# Problems to work on
**A)** Summarize the excerpt about Wesley in two sentences.
**B)** Repeat the excerpt about Wesley word for word, starting at "Is it stereotyping" and ending at "a long way.".
(Excerpt provided Opens)
Wesley never completely stops using other people, seeing them as pawns or players in a game he believes he is obliged to win, or die trying, and it would be more cold-blooded if he weren't doing the same thing to himself, too, with a total disregard to what it may or does costs him - with Faith, or bringing Angelus back in S4. Even love never entirely changes that, which it always does for Buffy. He loved Fred (or thinks he does; personally I find it symptomatic that this never really went beyond the unrequited stage), and carries some of that emotion over to Illyria, even while he hates her, but that never stops him from looking at her and also considering her strategic value. Buffy making Angel drink from her blood is doing it for someone she loves, it doesn't go further than that. There's no consideration for herself, for the ascencion, or that she might be needed to prevent it, and this once again puts her at odds with Wesley. Wesely bringing back Angel in 4.1 and then feeding him from his blood is at once similar and very different. There's probably a whole tangle of emotions involved that Wesley himself doesn't care to look at to closely, but an undeniable part is that Wesley still thinks Angel is an a crucial player in the war of Good vs. Evil, and that this is his duty - whatever else it may be beside that.

Giles may be exaggerating a bit when he says Wesley has 'the emotional range of a blueberry scone', but in some ways it's not so far off the mark because Wesley is emotionally messed up. In some ways he expands a little, but he never gets the watcher completely out of his system, even if he breaks with the council; he simply thinks he can be a better watcher working for Angel. His whole relationship with Angel is tied up in that, because he sees working for Angel as a way of doing the right thing, and (IMO), on a more personal level the possibility of Angel's redemption and becoming human again as the proof of the possibility of his own salvation. Except that in the end it doesn't work out that way, and there's no salvation for anyone. Angel gives up his chance of becoming human, and Wesley is the one whom death doesn't bother any longer because there's nothing left he wants in or from life.

In BtVS Buffy is the heart of the show, the moral core; it's she who essentially determines the ethics. Giles may be her watcher, but it isn't he who makes the decisions, and when he tries to, as with trying to get Spike killed in S7, it doesn't work out very well. In AtS it's actually not Angel, who is too weak to be the moral core of anything, but Wesley. Like Lorne says in 2.19, 'Well, it's been a long time coming. [... ] Nice choice of conductor to lead your symphony.'The image that I always thought illustrated this very well was Angel's Thanksgiving dinner vision in 4.01. with him sitting at one end of the table, and Wesley at the other, whereas in BtVS 4.08 it's Buffy at one end and Giles at the other. It's Wesley who keeps AI going when Angel fires them in Reunion, who brings Angel back in S4, then comes up with the plan of bringing back Angelus, and sends off Angel through the portal in search of Jasmine's real name, almost off-handedly sacrificing himself and the rest of the team. And it's also Wesley who sets in motion the catastrophic Connor arc, once again trying to do the right thing. It only temporarily changes in S5 with the memory wipe, but Angel's plan for the final show-down could have been Wesley's.

Is it stereotyping to say that the BtVS finale is more feminine than the desperate, suicidal last stand in AtS? But look what happens to the female characters in AtS - all of them. Cordelia, Fred, Lilah, Darla, Jasmine. I actually like AtS better than BtVS, but it's not a feminist, or even women-friendly show, not by a long way.
(Excerpt provided Closes)
(Data listing Opens)
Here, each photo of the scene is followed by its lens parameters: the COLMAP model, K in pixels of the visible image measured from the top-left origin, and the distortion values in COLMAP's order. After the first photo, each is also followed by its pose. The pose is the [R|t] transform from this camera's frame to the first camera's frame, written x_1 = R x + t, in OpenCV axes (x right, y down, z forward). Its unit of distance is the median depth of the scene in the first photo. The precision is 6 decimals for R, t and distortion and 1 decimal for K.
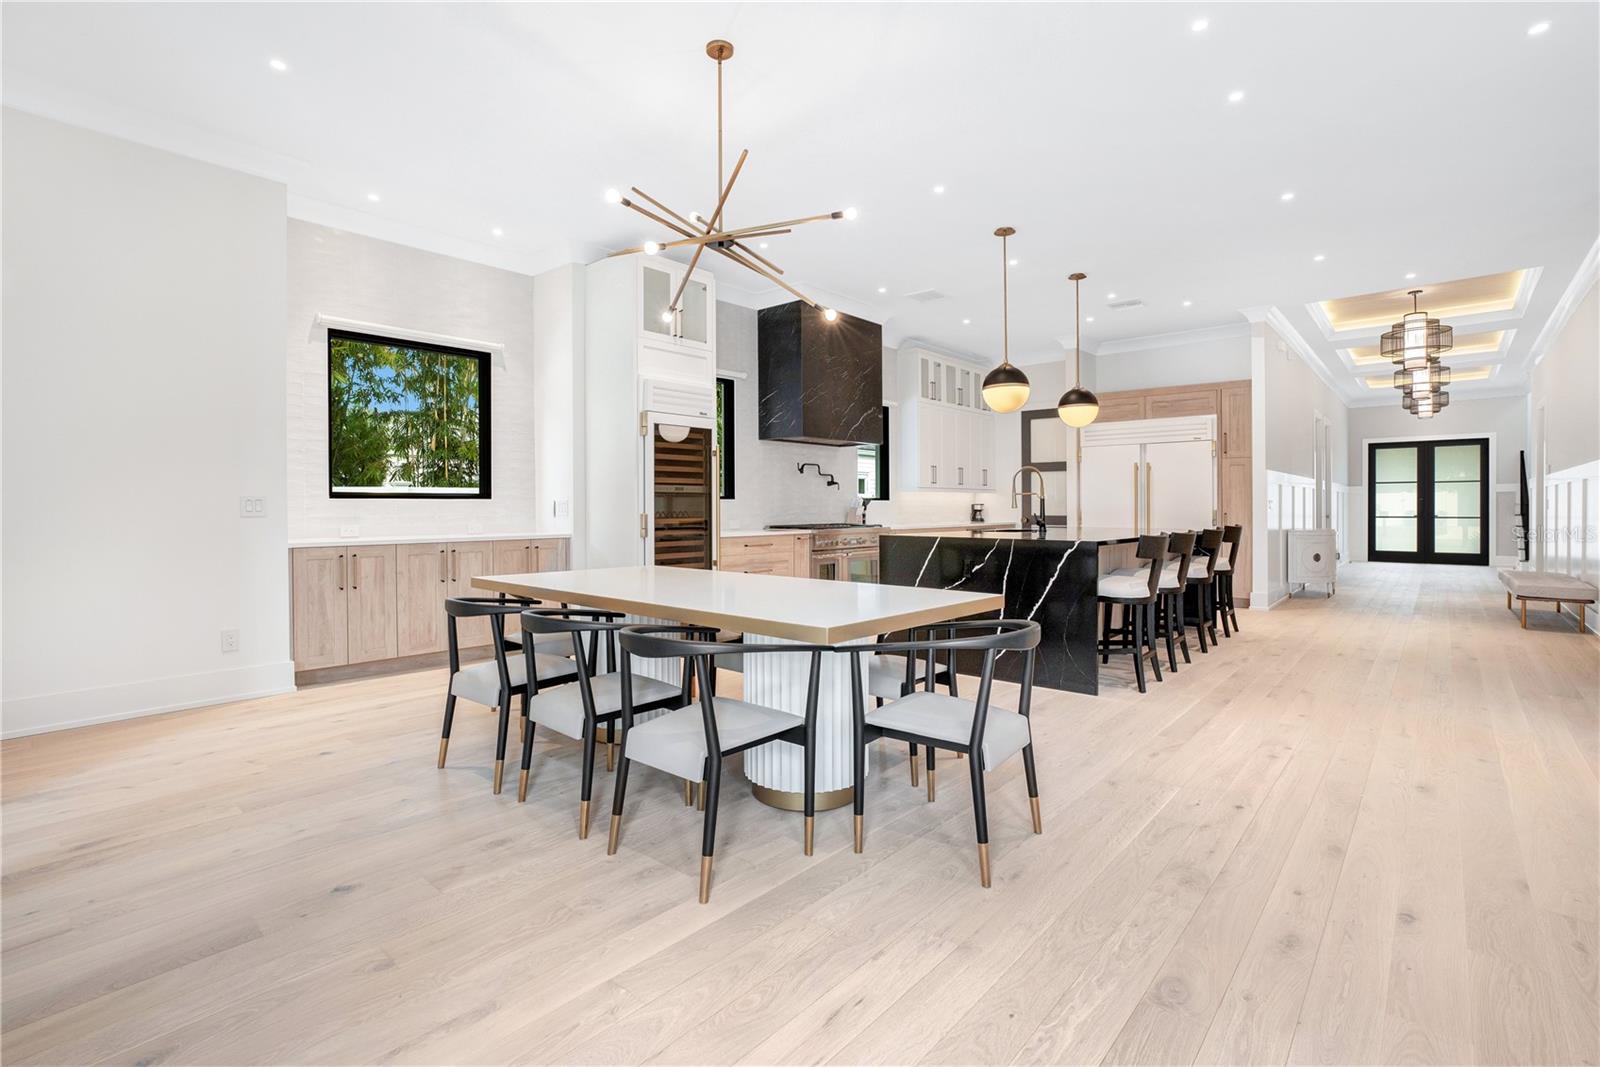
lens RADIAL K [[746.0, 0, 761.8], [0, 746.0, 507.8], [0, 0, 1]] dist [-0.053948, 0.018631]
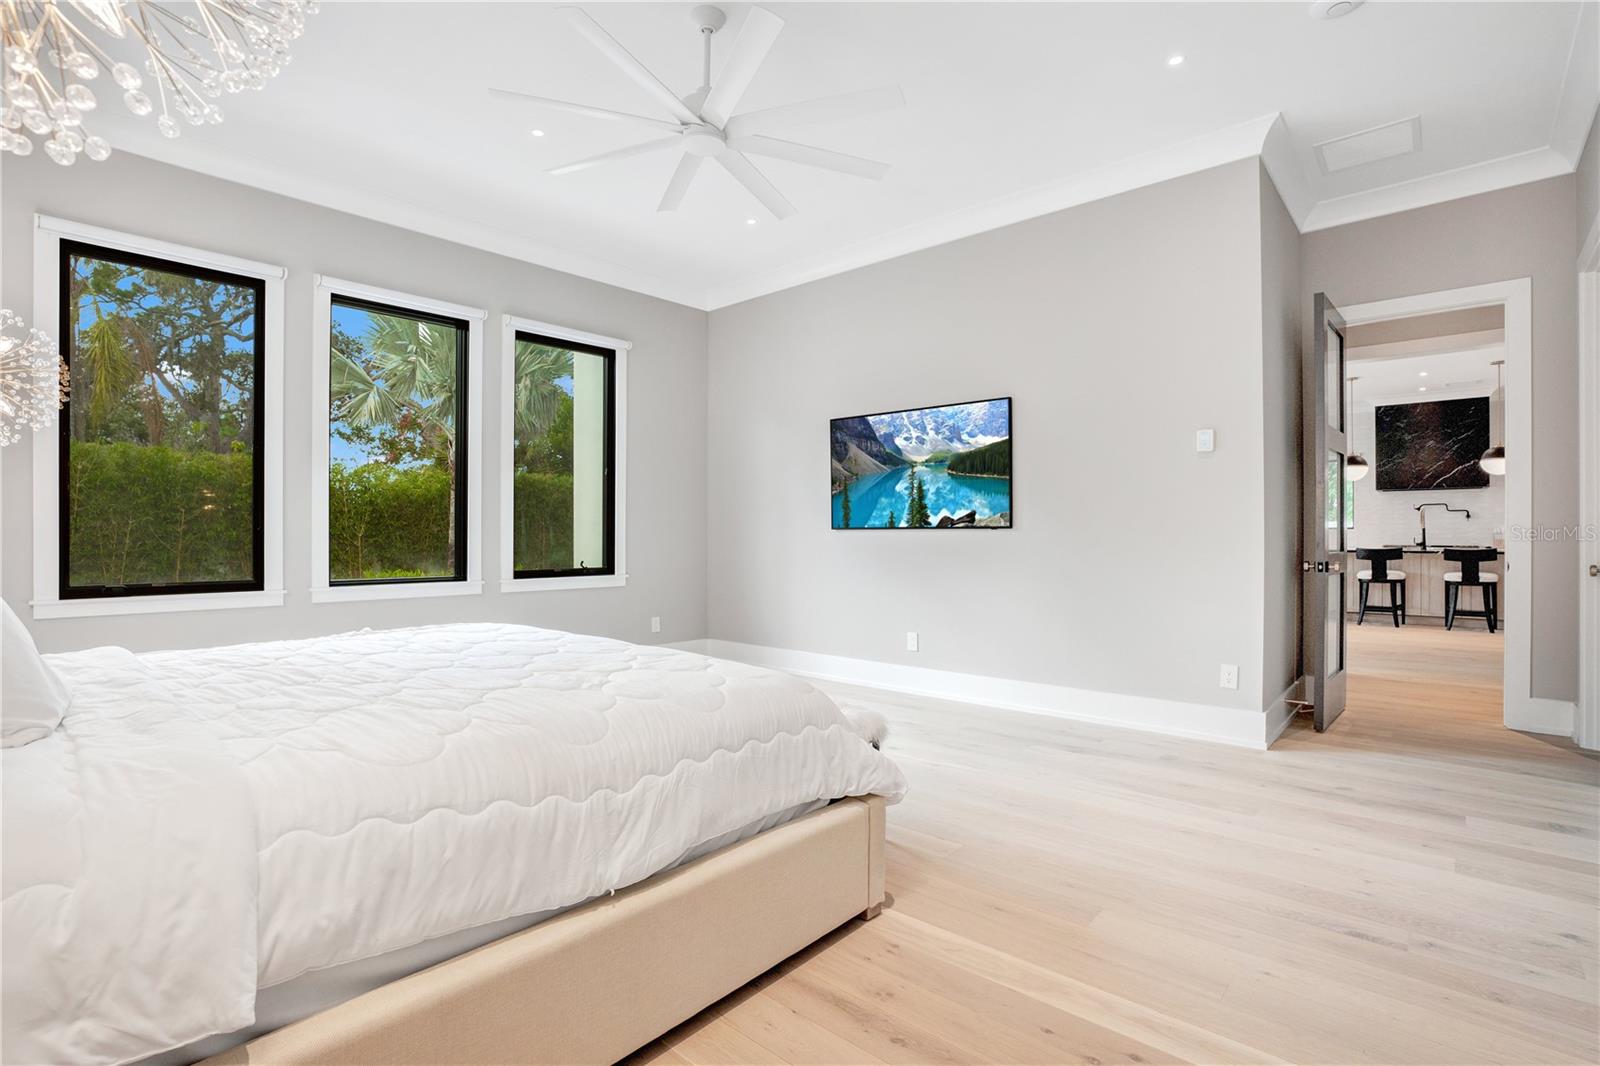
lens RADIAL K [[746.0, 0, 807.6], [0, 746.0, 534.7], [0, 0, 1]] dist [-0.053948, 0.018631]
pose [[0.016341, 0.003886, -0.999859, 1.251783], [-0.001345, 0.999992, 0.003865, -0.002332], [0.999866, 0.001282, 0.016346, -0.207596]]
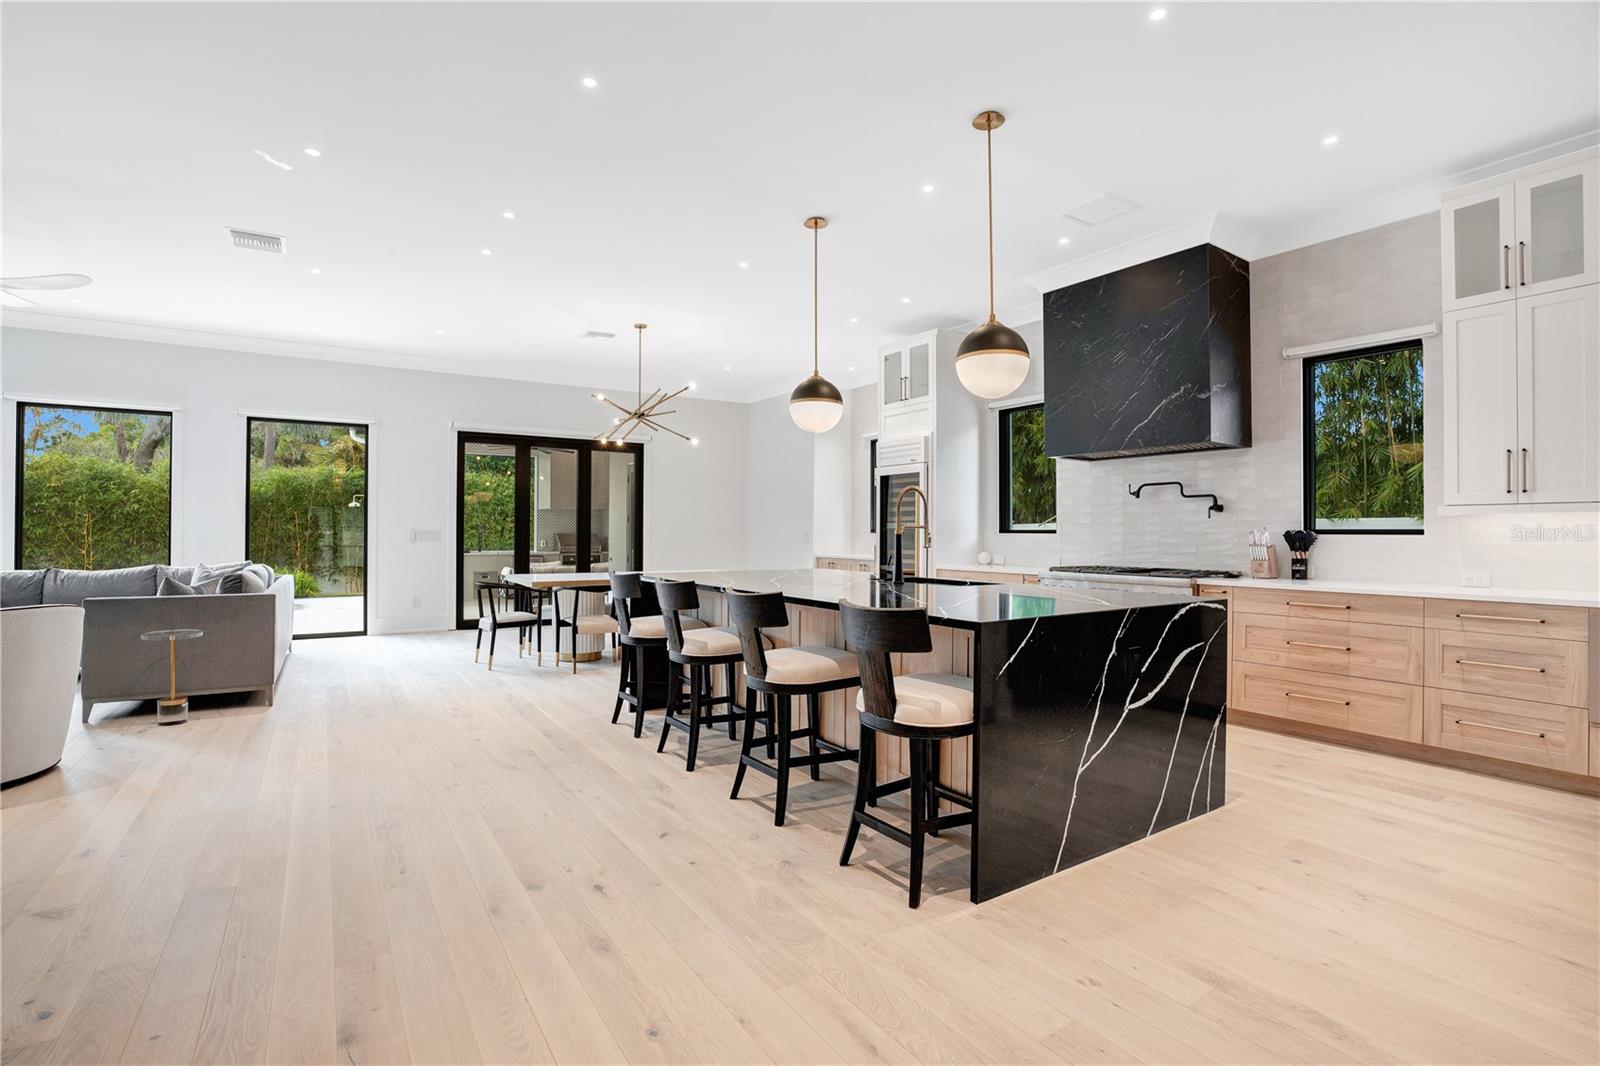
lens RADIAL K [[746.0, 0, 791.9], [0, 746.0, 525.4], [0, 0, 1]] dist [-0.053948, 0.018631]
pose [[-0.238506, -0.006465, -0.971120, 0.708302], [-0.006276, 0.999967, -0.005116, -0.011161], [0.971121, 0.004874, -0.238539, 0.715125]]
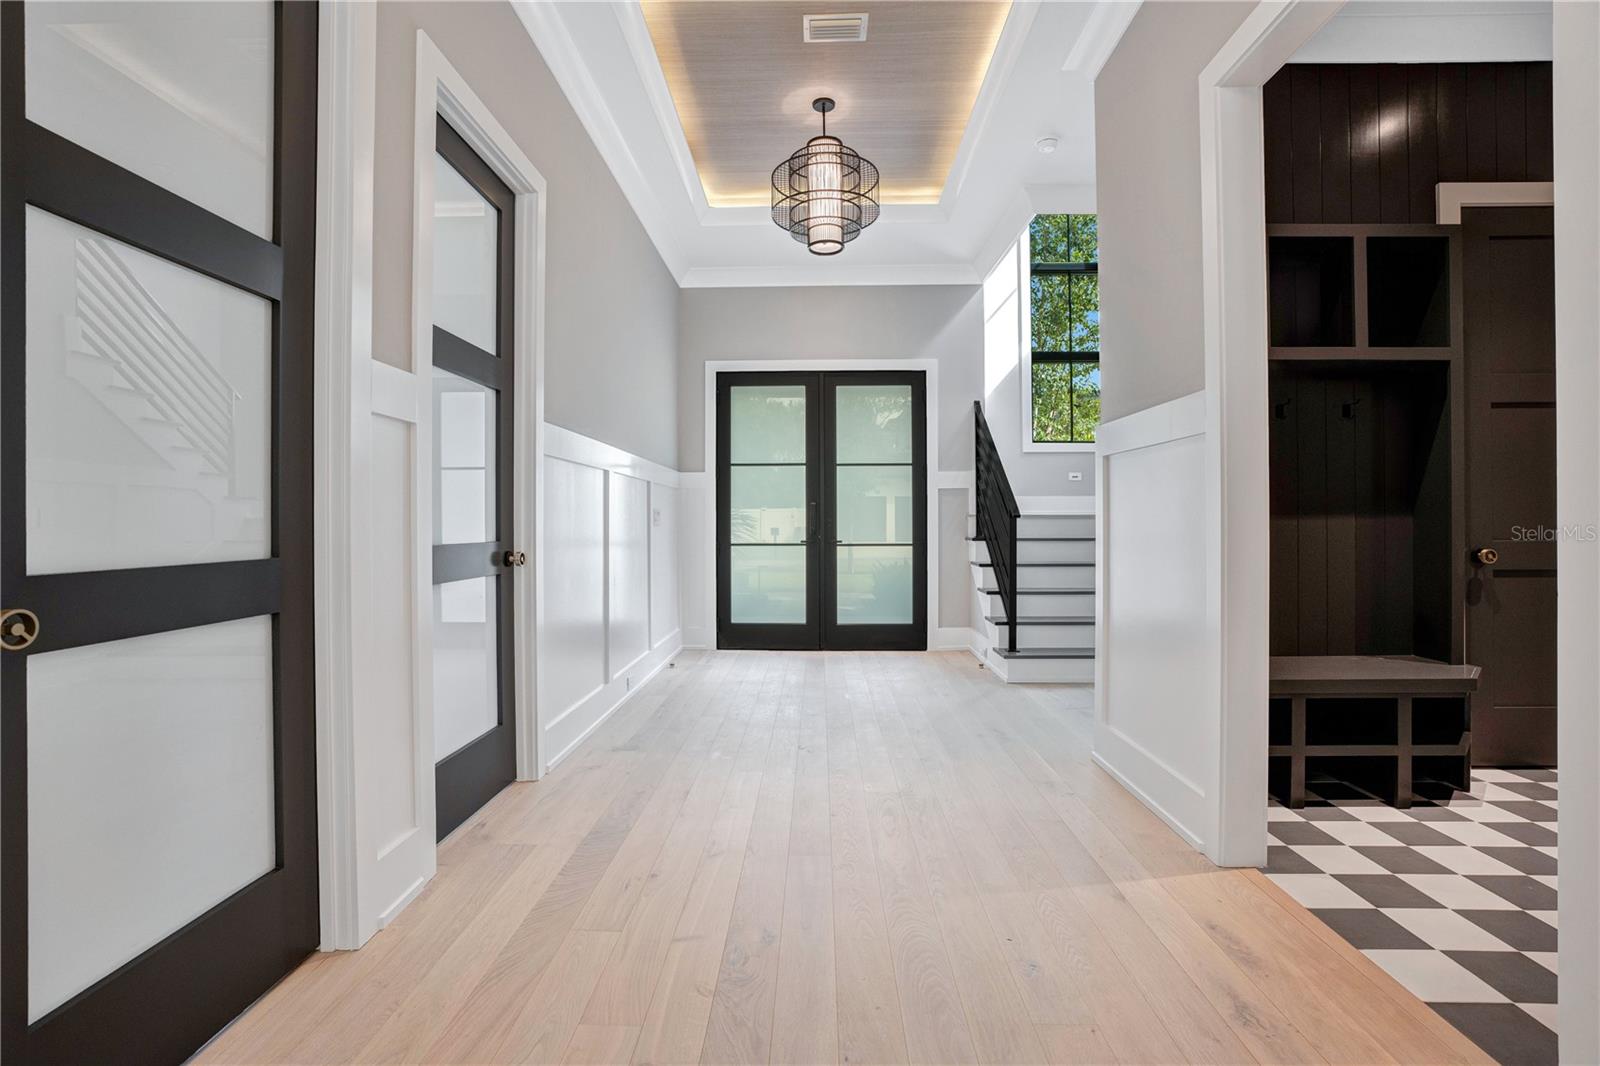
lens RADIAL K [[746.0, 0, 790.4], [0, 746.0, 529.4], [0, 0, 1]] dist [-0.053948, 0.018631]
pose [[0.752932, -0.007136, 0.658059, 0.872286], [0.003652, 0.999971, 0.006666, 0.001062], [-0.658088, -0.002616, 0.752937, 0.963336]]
(Data listing Closes)
(Data listing Opens)
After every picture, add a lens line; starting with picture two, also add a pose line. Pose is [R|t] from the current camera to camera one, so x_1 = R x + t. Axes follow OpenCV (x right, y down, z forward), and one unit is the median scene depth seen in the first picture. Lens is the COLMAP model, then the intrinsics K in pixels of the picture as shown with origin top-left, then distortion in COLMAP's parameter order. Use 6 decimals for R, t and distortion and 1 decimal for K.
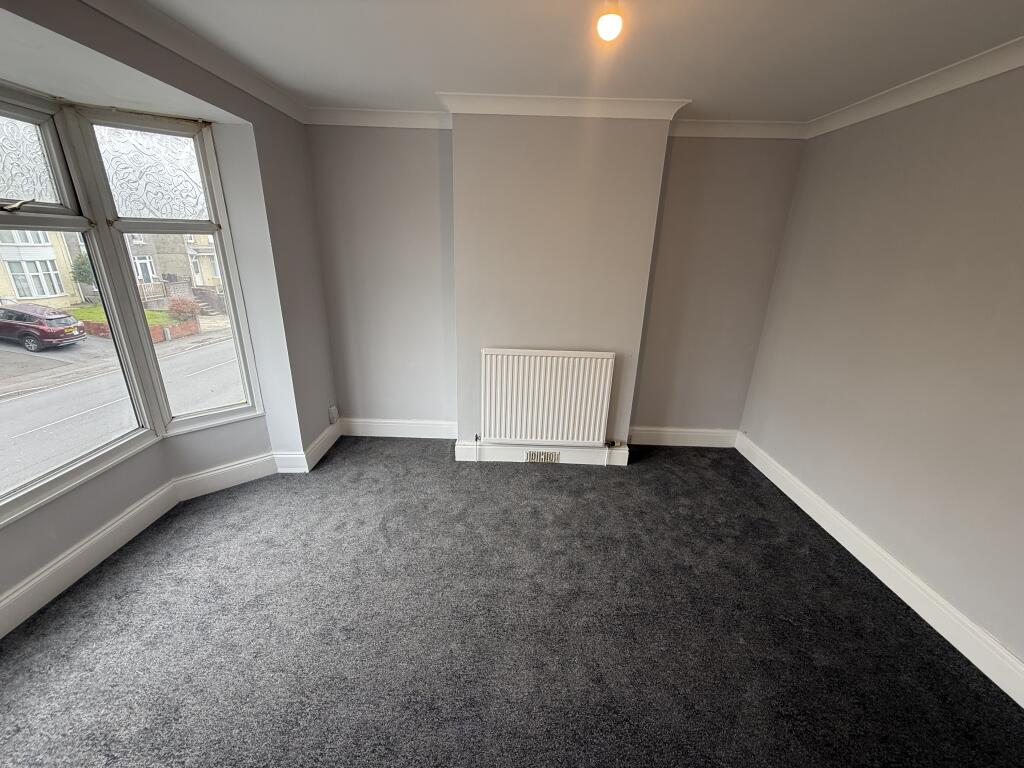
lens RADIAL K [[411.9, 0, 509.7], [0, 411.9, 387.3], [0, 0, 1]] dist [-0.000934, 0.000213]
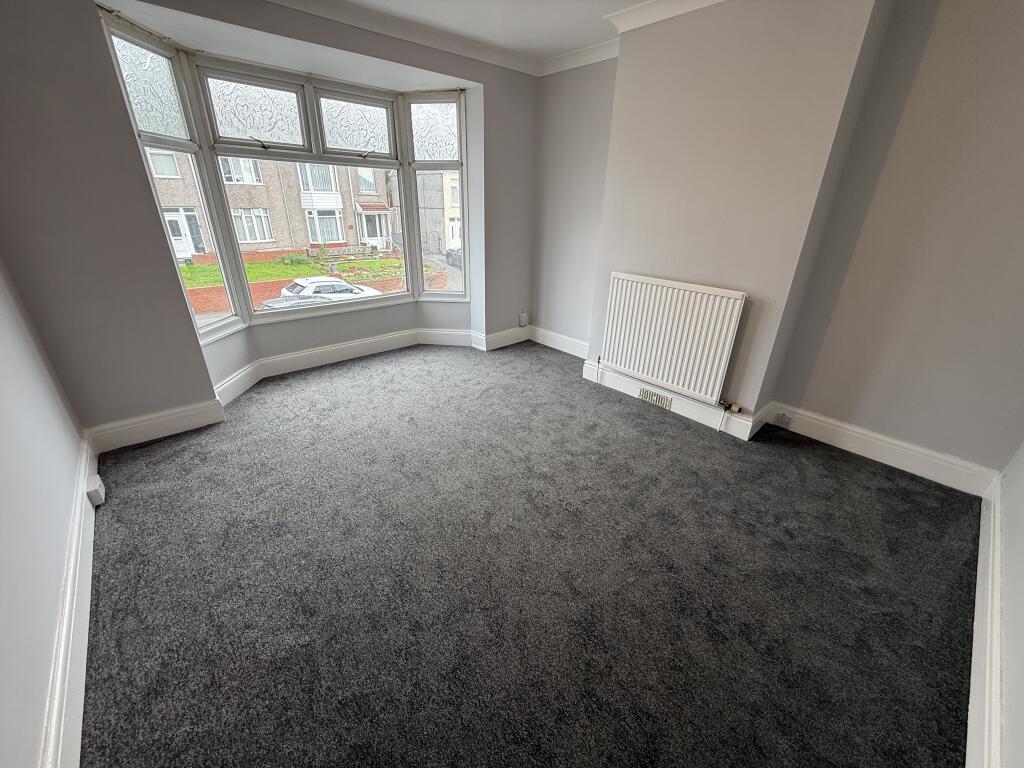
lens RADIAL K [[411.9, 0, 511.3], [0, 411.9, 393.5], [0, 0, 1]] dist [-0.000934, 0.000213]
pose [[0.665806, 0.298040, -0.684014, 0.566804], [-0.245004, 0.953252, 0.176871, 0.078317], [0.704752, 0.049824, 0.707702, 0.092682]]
(Data listing Closes)
# Answers per task
**A)** The excerpt argues that Wesley, unlike Buffy, never completely stops treating people, himself included, as pawns or players in a game he believes he must win, and that even love does not entirely change this. It also holds that Wesley, not Angel, is the moral core of AtS, much as Buffy is of BtVS, and it closes by saying that AtS is not a feminist or even women-friendly show.

**B)**
Is it stereotyping to say that the BtVS finale is more feminine than the desperate, suicidal last stand in AtS? But look what happens to the female characters in AtS - all of them. Cordelia, Fred, Lilah, Darla, Jasmine. I actually like AtS better than BtVS, but it's not a feminist, or even women-friendly show, not by a long way.